Boomslang @ The Junction

Sam Mellor is left sweaty and speechless after Boomslang comes to the Junction

boomslang dj ez duke dumont garage house The Junction toddla t

01/02/14. Tickets: £14-£20

For a pretty sizeable player in the Cambridge nightlife scene, Boomslang is still remarkably unknown within the bubble that we call Cambridge. It’s a city-wide phenomenon, drawing huge crowds to the Junction for line-ups featuring some of the biggest names in dance music – previously including the likes of Shy FX, Ms Dynamite, Rudimental and David Rodigan. Like much of local culture, however, it has failed to penetrate the Uni nightlife scene despite making Cindies and Lola’s look like school discos.

Tonight the headliners included North London stalwart DJ EZ, UK Garage hero and chart-topping house producer Duke Dumont, and Steel City musical maestro and all-round badman Toddla T. The second room had a strong local feel being run by Cambridge promoters Low Key; featuring a youthful line-up of talented local DJs looking to impress on the big stage.

I can’t think of anyone who is as well-respected in the world of DJ-ing as the legendary EZ. Having championed the sound of UK Garage since its beginnings, the man is truly influential and an inspiration to any aspiring DJ. He has always been in demand, and recently his bookings have soared due to the resurgence of UKG, with acts such as Disclosure and Redlight incorporating elements of the garage sound into their mainstream output.

Disclosure – ‘You & Me’ (very much a homage to the 2-step garage beat):

The turntable wizadry he showcased was unbelievable, moulding every piece of music to his own whim and desire – snippets of iconic vocal samples floated in and out of the constantly morphing beats and basslines, whipping the crowd into a euphoric frenzy. Live musicians may criticise DJ-ing as being merely the playing of someone else’s music, lacking creativity of its own – I would advise them to go and see a DJ EZ show. It was a performance in its own right, using the pieces of music as building blocks to create something entirely new and exciting. There would be too many ‘moments’ to cite here – just watch the mix linked below and you’ll get the idea. Incredible.

DJ EZ classic UK Garage set in Mixmag’s Lab (wizadry on the CD decks from the legendary EZ)

British house act Duke Dumont had a tough act to follow and resultantly was a bit of a disappointment. Starting all too predictably on his trademark tune, ‘Need U (100%)’, he progressed through a fairly standard collection of house cuts, which, following the high-octane atmosphere fuelled by EZ’s tapestry of bangers, felt a little too muted for the main room at 1am (perhaps a re-jigging of set times could have been an idea…). One exception was the appearance of Boddika and Joy Orbison’s techno masterpiece ‘Mercy VIP’, but even this couldn’t convince me to stay in the main room. A venture upstairs was in order.

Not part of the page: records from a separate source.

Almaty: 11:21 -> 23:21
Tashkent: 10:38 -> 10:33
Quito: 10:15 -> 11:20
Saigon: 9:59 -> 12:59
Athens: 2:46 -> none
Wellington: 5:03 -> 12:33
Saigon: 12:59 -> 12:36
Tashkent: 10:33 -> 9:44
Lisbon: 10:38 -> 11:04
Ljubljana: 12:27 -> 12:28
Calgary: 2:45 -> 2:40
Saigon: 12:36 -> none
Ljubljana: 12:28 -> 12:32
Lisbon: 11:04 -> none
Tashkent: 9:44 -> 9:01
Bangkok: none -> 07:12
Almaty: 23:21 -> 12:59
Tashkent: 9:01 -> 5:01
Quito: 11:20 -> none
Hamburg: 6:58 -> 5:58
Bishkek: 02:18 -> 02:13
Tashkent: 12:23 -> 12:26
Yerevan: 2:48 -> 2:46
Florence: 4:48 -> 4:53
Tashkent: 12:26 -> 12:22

Boddika and Joy O: ‘Mercy VIP’ (hard-hitting angry techno)

The acts representing Low Key were all local lads and up-and-coming house and garage DJs looking to make a name for themselves on the Cambridge circuit. And impress they did – I have never seen the top room so full of appreciative bodies moving to the music. The house vibes worked better in this more intimate setting, with a dark basement rave feel to it, and the young prodigies got the crowd going with a variety of bass-heavy anthems, even touching on grime classics such as Dizzee Rascal’s ‘I Luv U’.

Certainly beats the hell out of the CIndies dancefloor

Certainly beats the hell out of the CIndies dancefloor

After the enjoyment of upstairs, I headed back downstairs to Toddla T (who I rather drunkenly harassed for also being from Yorkshire…) If EZ’s set was meticulously and ingeniously constructed, this was a just a fantastically joyful mash-up of a wide range of styles. Toddla had a deep and far-reaching knowledge of music, exhibiting himself with reggae classics such as Dawn Penn’s ‘No No No’ alongside his own productions, and a smattering of drum’n’bass to keep things lively. It was the perfect tempo and gave me my second wind at 3am to survive till 6am. Wide smiles and wide eyes all round, party-goers and music-lovers revelling in the atmosphere.

Dawn Penn: ‘No No No’ (how can you not smile when you hear this) 

Stumbling to a taxi at 6am, soaked in sweat and feeling like I’d been put through a spin cycle at 2000rpm, the only thought on my mind was bed. The reflections on what had been a truly awesome display of UK electronic music could be made the following morning/afternoon.

A truly magical event – Boomslang, I salute you.